The intent of these expungement statutes is to allow the person whose record is expunged, as to a particular conviction, to state that he or she had not been so convicted on “any applications for employment, licenses or permits, on in any other instances or situation in which civil rights or privileges are involved.” See, in this regard, Ark. Stat. Ann. 43-1233, 43-2344, and 43-2833.

It is our opinion, then, that expungement of records does not include physical destruction of the records, further expungement would not allow the name of the offender to be obliterated or blotted out. Such action would essentially render the records useless. Clearly the legislature, providing that the records may be used by law enforcement and judicial officials and in providing a penalty for divulging this information to other than law enforcement and judicial officials, anticipated and intended future use of the records should the need arise. Obviously if the records are destroyed or have been rendered useless this section of the . . . . [remainder of sentence obliterated]

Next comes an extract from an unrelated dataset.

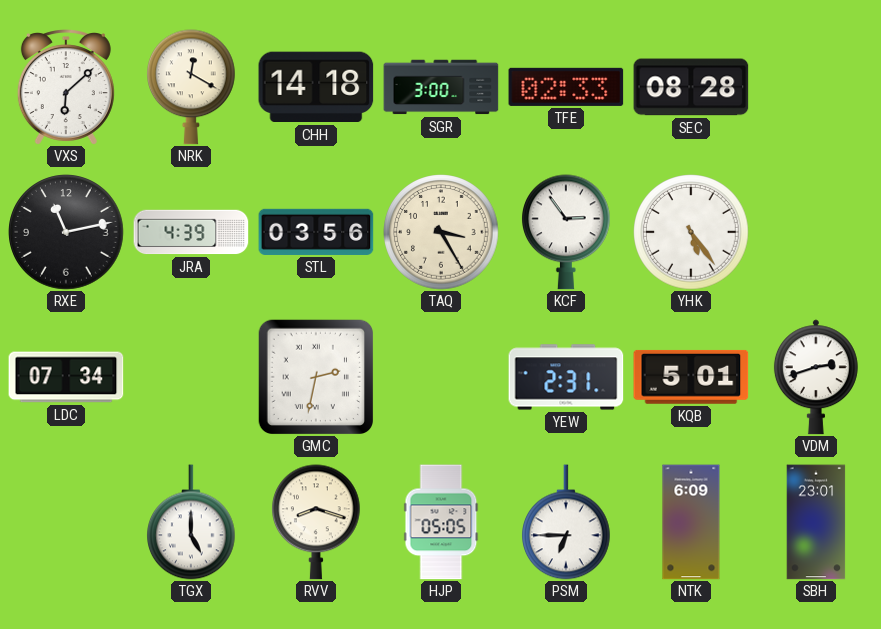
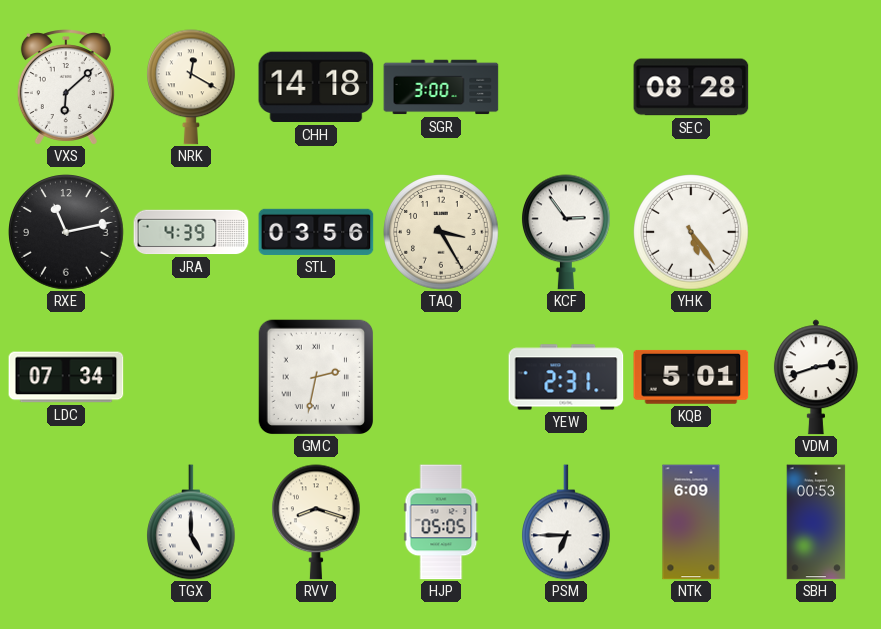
TFE: 02:33 -> none
SBH: 23:01 -> 00:53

As to your second and third questions, under the language of these same Statutes it would be our opinion that the juvenile referee and the county judge do not have the authority to physically destroy expunged records nor may they order law enforcement agencies to destroy their records. The specific prohibition against physical destruction of records applies to law enforcement agencies as well as judicial officials.

I would also point out that the juvenile code provides specific directions regarding fingerprints and photographs under Ark. Stat. Ann. 45-419 (Pocket Supp. 1979). “. . . A juvenile shall not be photographed or fingerprinted by any law enforcement agency unless he has been taken into custody for a violation of the law. Copies of a juveniles’ fingerprints or photograph shall be made available only to other law enforcement agencies and to the juvenile court. Each law enforcement unit in the State shall keep a separate file of photographs and fingerprints of juveniles, it being the intention that such photographs and fingerprints not be kept in the same file with those of adults. Provided, however, that in any case where the juvenile is found not to have committed the alleged violation of law, the juvenile court may order any law enforcement agency to return all pictures and fingerprints to the juvenile court and shall order the law enforcement unit that took the juvenile into custody to make the arrest record with the notation “found not to have committed the alleged offense.” (Emphasis supplied)

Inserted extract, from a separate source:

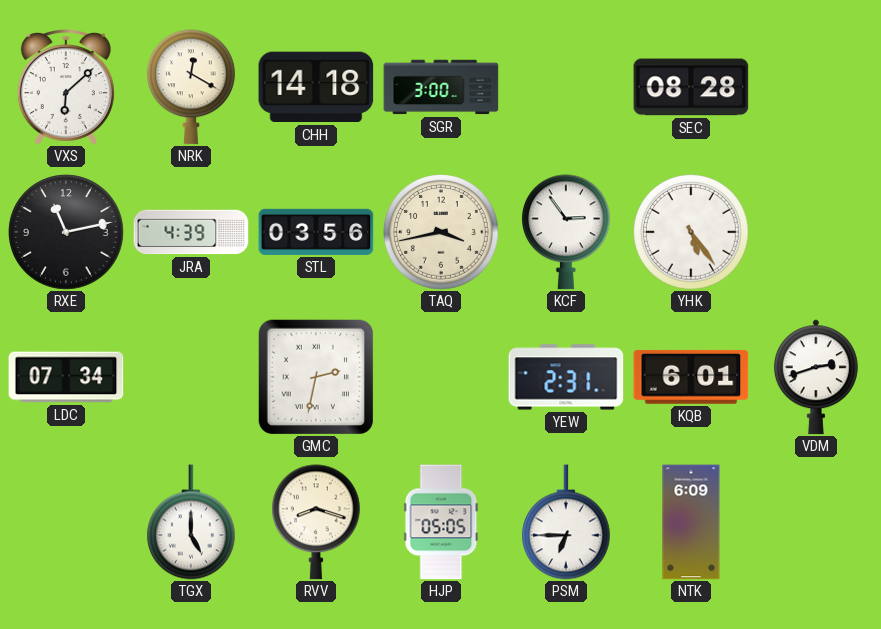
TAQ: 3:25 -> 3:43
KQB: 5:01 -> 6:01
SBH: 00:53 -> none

It is our opinion then that the term “expunge” does not include physical destruction or obliteration of juvenile court records. Further, the juvenile court may not order destruction of either its own records or the records of law enforcement agencies. These “expunged” records are sealed, sequestered, and treated with confidentiality.

We would add, even though the Juvenile Code does not specifically so state that the juvenile whose juvenile court adjudication has been expunged, would not have to so state on any applications for employment, licenses or permits, or in any other instance or situation in which civil rights or privileges are involved.

The foregoing opinion, which I hereby approve, was prepared by Assistant Attorney General Mary Davies Scott.